After spotting a weasel in broad daylight near his Crofton Downs home in mid-2014, Hastie harnessed a citizen biodiversity movement that has radiated from his Wellington suburb to include the entire city.
His first step after seeing the mustelid was to talk to a community meeting to propose ridding Crofton Downs of predators. Lots of people agreed.
With a $5000 grant from the Morgan Foundation, he bought rat traps, then did a letter-box drop offering them to people willing to put them in their backyards and report their catches. About one in five households joined the effort.
Another $12,000 was raised from Transpower’s CommunityCare Fund to buy stoat traps to place in reserves that surround Crofton Downs. There are now 140 traps in the bush from the edge of Otari-Wilton up to Mt Kaukau, regularly monitored by a small army of volunteers. Thanks to a smartphone app called Trap.NZ, designed by award-winning Kapiti conservation company Groundtruth, the GPS location of every trap is recorded and kills can be uploaded from the field.

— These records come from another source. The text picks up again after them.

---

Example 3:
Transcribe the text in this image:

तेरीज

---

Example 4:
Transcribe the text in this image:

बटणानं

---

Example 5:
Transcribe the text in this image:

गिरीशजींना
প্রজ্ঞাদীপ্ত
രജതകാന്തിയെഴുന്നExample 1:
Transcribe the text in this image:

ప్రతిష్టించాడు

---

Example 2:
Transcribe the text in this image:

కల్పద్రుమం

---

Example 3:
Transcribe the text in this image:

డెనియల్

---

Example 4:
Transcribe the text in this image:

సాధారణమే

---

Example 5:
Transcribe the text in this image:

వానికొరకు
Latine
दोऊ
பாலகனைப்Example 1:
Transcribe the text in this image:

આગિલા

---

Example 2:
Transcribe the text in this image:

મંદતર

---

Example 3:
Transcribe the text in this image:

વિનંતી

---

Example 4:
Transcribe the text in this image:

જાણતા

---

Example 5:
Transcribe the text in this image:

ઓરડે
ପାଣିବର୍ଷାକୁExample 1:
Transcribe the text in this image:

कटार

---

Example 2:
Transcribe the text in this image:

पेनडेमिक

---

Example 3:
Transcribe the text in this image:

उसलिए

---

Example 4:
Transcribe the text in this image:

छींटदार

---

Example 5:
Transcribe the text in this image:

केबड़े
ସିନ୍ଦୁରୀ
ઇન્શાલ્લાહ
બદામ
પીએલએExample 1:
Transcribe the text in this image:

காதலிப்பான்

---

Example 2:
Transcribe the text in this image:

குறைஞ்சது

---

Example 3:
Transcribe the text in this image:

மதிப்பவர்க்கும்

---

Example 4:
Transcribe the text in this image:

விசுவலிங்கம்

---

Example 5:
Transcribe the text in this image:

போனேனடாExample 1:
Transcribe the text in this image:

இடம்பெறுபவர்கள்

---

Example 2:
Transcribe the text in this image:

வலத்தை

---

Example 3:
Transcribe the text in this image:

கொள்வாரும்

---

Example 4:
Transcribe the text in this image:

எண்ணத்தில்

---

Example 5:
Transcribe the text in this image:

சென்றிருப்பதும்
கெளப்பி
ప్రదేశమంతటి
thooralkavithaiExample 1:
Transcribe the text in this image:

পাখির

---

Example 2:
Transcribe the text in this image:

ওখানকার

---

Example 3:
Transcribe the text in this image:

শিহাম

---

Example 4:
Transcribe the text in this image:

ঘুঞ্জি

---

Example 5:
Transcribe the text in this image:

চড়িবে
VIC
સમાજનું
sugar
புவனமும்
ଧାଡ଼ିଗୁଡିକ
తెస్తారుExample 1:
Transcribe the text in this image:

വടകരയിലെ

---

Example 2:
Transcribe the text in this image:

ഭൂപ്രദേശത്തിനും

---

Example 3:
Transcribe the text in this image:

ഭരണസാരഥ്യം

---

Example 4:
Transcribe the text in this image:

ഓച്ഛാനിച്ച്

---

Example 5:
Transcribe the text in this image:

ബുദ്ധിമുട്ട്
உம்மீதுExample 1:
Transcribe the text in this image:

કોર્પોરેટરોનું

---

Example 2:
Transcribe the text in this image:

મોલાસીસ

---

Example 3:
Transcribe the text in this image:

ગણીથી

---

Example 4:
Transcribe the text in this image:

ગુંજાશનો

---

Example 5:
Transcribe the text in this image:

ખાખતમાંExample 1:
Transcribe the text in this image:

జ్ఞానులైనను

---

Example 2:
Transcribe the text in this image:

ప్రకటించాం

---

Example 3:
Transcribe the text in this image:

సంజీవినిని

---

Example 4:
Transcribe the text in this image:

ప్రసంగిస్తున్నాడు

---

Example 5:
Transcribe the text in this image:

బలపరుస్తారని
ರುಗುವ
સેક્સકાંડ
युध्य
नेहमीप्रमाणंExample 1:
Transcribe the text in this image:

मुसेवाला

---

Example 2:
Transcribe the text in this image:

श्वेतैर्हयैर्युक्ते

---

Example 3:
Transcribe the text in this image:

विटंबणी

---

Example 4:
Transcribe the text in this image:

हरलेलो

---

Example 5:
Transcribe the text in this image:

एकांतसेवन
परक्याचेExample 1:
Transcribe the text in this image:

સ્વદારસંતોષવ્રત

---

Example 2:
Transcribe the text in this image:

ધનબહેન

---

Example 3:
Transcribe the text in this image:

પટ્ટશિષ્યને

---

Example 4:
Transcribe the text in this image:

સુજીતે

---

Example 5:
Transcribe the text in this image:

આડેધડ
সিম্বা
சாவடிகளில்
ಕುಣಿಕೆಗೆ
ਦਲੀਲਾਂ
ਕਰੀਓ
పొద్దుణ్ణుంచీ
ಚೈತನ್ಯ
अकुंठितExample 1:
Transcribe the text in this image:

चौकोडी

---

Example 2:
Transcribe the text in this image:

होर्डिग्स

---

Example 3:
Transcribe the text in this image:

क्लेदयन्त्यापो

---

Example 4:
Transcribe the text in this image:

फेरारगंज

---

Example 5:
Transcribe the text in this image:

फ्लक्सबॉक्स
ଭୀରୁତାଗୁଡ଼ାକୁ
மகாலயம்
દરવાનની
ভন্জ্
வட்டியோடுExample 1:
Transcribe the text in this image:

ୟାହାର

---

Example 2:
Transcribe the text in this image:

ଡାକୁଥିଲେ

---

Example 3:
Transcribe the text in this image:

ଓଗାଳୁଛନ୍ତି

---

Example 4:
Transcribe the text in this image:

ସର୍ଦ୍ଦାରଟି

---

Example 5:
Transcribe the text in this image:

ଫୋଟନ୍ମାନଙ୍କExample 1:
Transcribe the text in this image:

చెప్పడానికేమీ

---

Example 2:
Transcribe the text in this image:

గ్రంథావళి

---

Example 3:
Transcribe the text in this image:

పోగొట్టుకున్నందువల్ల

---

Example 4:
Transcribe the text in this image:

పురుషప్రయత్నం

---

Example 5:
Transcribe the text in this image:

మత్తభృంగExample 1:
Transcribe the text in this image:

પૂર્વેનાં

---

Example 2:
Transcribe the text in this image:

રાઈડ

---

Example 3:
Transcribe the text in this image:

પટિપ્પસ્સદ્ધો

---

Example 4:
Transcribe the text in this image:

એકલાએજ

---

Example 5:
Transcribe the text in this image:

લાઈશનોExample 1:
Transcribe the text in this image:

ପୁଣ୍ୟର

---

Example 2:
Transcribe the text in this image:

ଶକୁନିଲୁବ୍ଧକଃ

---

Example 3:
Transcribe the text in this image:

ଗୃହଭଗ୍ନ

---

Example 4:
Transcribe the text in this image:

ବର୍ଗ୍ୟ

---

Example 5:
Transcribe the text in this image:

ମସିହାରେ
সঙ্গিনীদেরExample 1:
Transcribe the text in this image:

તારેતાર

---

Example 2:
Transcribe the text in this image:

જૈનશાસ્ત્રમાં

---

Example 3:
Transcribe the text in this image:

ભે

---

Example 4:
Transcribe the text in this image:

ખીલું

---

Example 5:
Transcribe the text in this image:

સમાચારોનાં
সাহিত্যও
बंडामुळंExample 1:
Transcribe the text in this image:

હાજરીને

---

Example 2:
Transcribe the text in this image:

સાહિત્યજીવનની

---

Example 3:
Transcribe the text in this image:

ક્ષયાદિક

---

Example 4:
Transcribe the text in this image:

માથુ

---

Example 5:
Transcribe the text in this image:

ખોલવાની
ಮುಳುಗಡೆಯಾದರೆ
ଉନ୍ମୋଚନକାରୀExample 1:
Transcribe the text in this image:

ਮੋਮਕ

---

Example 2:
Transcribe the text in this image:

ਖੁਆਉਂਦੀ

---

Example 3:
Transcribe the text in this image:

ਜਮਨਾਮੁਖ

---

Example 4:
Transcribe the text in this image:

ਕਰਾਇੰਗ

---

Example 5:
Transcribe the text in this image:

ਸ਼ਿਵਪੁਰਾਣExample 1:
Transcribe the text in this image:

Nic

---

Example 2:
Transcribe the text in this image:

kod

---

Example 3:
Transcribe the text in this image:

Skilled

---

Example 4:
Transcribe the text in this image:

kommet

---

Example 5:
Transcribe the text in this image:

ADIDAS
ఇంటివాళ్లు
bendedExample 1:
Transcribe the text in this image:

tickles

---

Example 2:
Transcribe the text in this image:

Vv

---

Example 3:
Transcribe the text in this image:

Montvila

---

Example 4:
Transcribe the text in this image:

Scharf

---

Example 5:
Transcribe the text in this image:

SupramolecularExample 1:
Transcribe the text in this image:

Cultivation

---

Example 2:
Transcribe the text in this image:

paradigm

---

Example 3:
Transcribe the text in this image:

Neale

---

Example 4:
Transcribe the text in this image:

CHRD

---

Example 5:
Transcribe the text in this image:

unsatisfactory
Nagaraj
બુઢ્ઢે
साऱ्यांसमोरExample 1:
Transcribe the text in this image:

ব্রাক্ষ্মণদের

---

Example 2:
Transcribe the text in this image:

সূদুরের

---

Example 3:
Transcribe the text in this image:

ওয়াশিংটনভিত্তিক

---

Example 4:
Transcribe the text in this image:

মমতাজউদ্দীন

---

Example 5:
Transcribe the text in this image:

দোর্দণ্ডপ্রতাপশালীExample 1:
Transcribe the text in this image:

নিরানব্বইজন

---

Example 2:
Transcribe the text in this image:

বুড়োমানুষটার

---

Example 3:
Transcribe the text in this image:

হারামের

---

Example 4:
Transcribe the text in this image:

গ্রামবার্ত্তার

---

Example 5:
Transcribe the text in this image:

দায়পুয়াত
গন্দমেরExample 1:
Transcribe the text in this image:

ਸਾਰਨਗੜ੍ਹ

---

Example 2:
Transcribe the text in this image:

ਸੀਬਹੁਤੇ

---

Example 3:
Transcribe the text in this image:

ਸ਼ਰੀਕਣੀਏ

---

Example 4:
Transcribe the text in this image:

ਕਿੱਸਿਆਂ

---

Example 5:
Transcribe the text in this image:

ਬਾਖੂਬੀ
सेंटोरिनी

The template developed by Hastie for Predator Free Crofton Downs has since been picked up by other suburbs including Ngaio, Wilton and Khandallah, as well as Plimmerton, where titipounamu (riflemen) were recently spotted. It’s the first time the tiny native bird – categorised as at risk/declining on New Zealand’s Threat Classification System – has been seen west of the Hutt Valley since 1925.
In 2015, Hastie applied to the philanthropic Next Foundation for funding to expand his campaign throughout the capital. He was successful, and with the Wellington City Council and Greater Wellington Regional Council signed up to the cause, a technical panel is planning the methodology for the first phase of a city-wide assault – to make the Miramar Peninsula predator free.